I know I should help myself. I should get rid of these things. I should give myself a break and a better shot at moving on in a timely manner. But I can’t. I’m a saver. A collector. A hoarding autobiographer. I have shoe boxes full of notes from high school. I have Tupperware containing old movie ticket stubs and birthday cards. I have kept random mementos from every event and relationship that’s ever been important to me. In light of that, I know our memories are far too important to discard, but also far too fresh to face directly. Which is how I end up tucking little reminders of you into random places, intending to deal them later when I’m in a more positive head space. And so the cycle goes on and on.


I know we were in love. Maybe, technically, we still are. I know my love for you still smolders, like the last resilient piece of glowing charcoal in a dying hearth. The slightest bit of poking and prodding could probably reignite it all over again. I think you still love me too. You said as much the last time we communicated and I know well enough that, for better or for worse, you don’t ever say things you don’t mean. But the logistics and the details of a future together were too high of a mountain to climb. And so, for the past year, I’ve found myself stagnant, wandering around near the base of the bluff, too afraid to walk away completely, but too intelligent to attempt to scale it on my own.

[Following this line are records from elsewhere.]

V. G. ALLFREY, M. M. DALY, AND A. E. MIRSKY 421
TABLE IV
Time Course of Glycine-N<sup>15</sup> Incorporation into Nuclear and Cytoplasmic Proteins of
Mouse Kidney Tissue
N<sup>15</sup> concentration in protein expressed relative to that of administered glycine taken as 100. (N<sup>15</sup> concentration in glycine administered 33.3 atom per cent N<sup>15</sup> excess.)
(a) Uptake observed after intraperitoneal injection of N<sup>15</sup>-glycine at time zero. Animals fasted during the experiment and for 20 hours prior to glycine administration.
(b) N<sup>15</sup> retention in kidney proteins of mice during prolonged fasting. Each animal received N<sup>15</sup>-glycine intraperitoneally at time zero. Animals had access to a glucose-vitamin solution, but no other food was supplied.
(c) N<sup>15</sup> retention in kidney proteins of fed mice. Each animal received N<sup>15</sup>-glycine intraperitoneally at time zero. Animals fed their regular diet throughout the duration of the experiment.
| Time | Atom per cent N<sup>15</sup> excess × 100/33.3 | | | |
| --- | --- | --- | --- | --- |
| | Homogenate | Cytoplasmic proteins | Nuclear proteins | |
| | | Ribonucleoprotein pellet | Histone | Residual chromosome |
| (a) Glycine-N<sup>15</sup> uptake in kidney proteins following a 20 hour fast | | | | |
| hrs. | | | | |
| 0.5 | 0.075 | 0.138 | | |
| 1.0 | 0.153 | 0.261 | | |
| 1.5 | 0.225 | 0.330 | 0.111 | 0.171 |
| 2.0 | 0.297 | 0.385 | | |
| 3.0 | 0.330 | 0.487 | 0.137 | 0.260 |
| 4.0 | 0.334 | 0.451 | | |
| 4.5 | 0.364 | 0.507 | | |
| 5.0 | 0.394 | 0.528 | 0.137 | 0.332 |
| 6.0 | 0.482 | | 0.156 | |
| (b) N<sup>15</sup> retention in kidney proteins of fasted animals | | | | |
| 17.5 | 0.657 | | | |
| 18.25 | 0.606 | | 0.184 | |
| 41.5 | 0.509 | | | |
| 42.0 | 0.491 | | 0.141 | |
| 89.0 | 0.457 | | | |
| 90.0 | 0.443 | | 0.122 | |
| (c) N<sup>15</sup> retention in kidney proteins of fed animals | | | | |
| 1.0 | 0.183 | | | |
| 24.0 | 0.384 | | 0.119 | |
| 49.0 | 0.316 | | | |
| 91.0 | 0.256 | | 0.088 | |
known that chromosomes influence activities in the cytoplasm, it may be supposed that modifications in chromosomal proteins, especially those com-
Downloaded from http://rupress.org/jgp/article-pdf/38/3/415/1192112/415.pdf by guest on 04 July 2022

This holiday season has been hard. It’s a bit like swimming against a strong current. I’m trying to celebrate and enjoy my favorite time of the year, but I’m constantly pushing against thoughts and memories that make me sad. Still, my effort is valiant and I know I’ll be okay.

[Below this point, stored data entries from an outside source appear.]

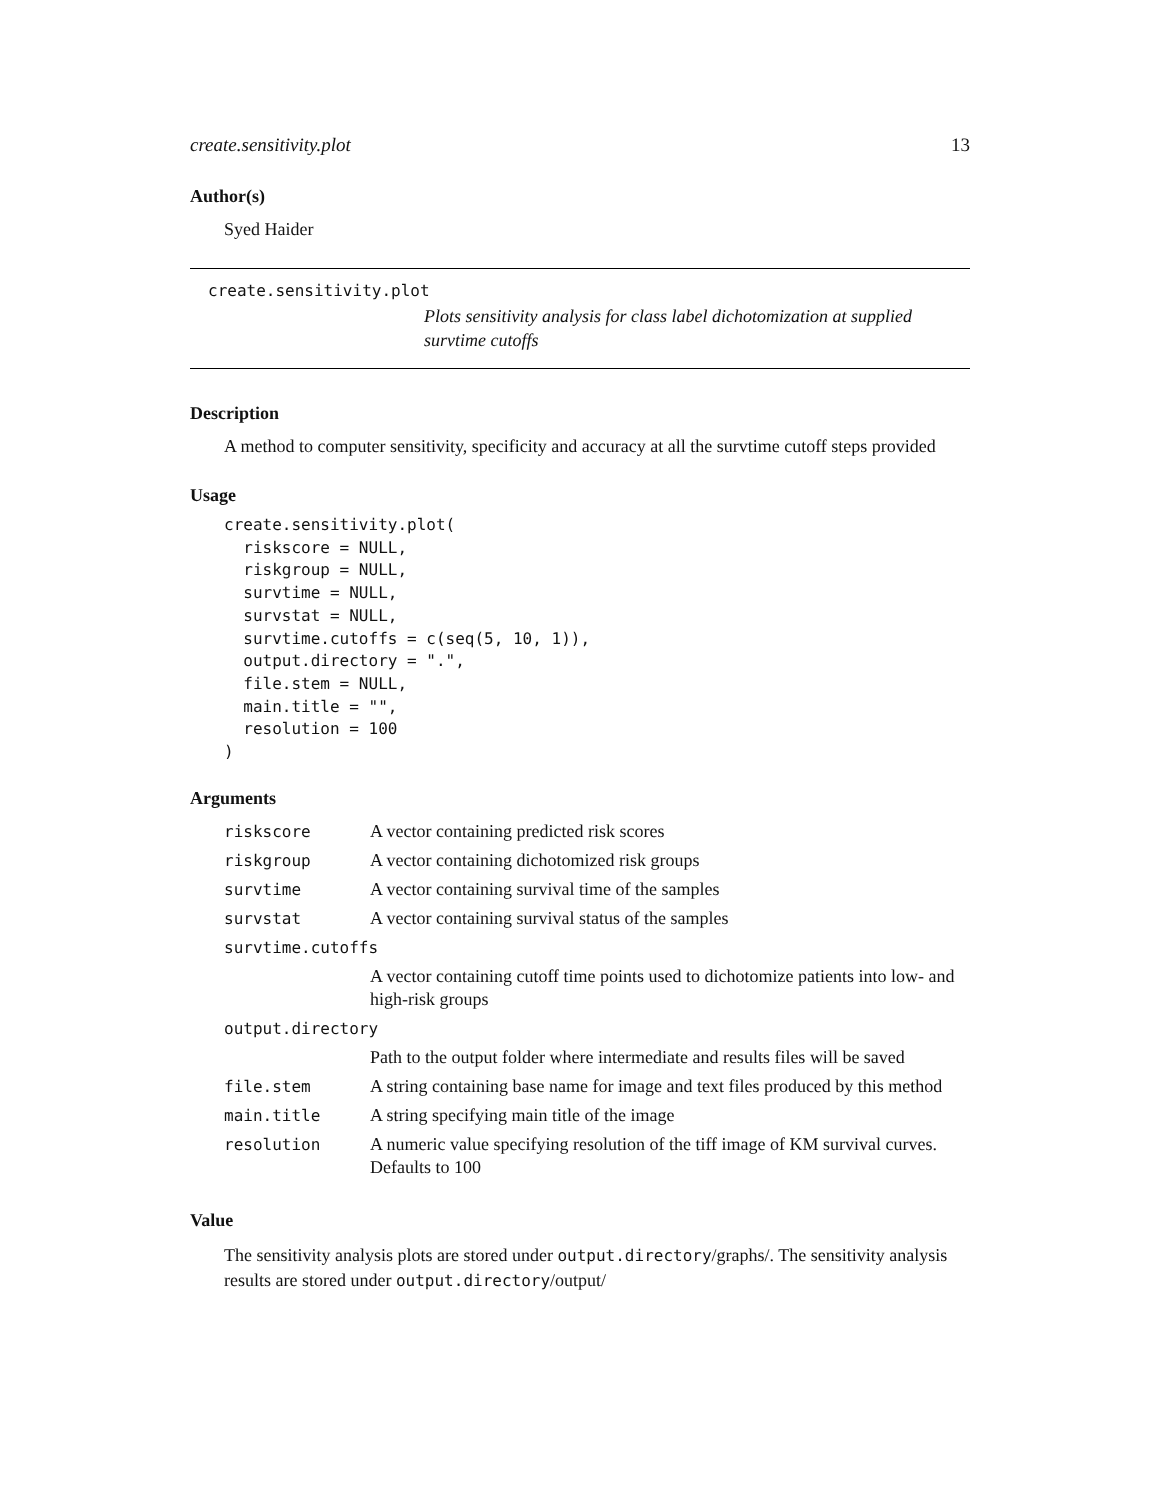create.sensitivity.plot 13
Author(s)
Syed Haider
create.sensitivity.plot
Plots sensitivity analysis for class label dichotomization at supplied survtime cutoffs
Description
A method to computer sensitivity, specificity and accuracy at all the survtime cutoff steps provided
Usage
create.sensitivity.plot(
  riskscore = NULL,
  riskgroup = NULL,
  survtime = NULL,
  survstat = NULL,
  survtime.cutoffs = c(seq(5, 10, 1)),
  output.directory = ".",
  file.stem = NULL,
  main.title = "",
  resolution = 100
)
Arguments
| riskscore | A vector containing predicted risk scores |
| riskgroup | A vector containing dichotomized risk groups |
| survtime | A vector containing survival time of the samples |
| survstat | A vector containing survival status of the samples |
| survtime.cutoffs | |
| | A vector containing cutoff time points used to dichotomize patients into low- and high-risk groups |
| output.directory | |
| | Path to the output folder where intermediate and results files will be saved |
| file.stem | A string containing base name for image and text files produced by this method |
| main.title | A string specifying main title of the image |
| resolution | A numeric value specifying resolution of the tiff image of KM survival curves. Defaults to 100 |
Value
The sensitivity analysis plots are stored under output.directory/graphs/. The sensitivity analysis results are stored under output.directory/output/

I take a deep, focused breath and grab the bag with trembling hands. The sound of the Christmas music in the background is drowned out by the deep, thudding echo of my heart beat in my ears. I stuff a gift into the bag. I write out a tag and slap it on, giving the bag a new destined home. I jam some white tissue paper down around the sides and over the top. It’s not my best work, but I’m rushing to get it done before I lose the nerve. Just before I add it to the ‘finished’ pile, I grab the old tag between two fingers and tear it from the handle. I don’t need to read it. I know what it says. The memory of sitting at this very table and writing out the short, sweet note is seared white-hot into my brain.


I hesitate, but then shove the torn tag into my pocket. I know I’m setting myself up for another stumble. Undoubtedly, when I’m doing the laundry or pulling these pants on again at a later date, at a time when I’m not expecting it, I’ll find this barbed surprise again. It will trigger a zoetrope of memories both happy and sad, the impact of which will rob the air from my lungs and make the room spin.


Mariah Carey’s whistle note breaks through the steady sound of blood pumping in my ears and my chest feels lighter. I pull the next present towards me and begin to wrap it.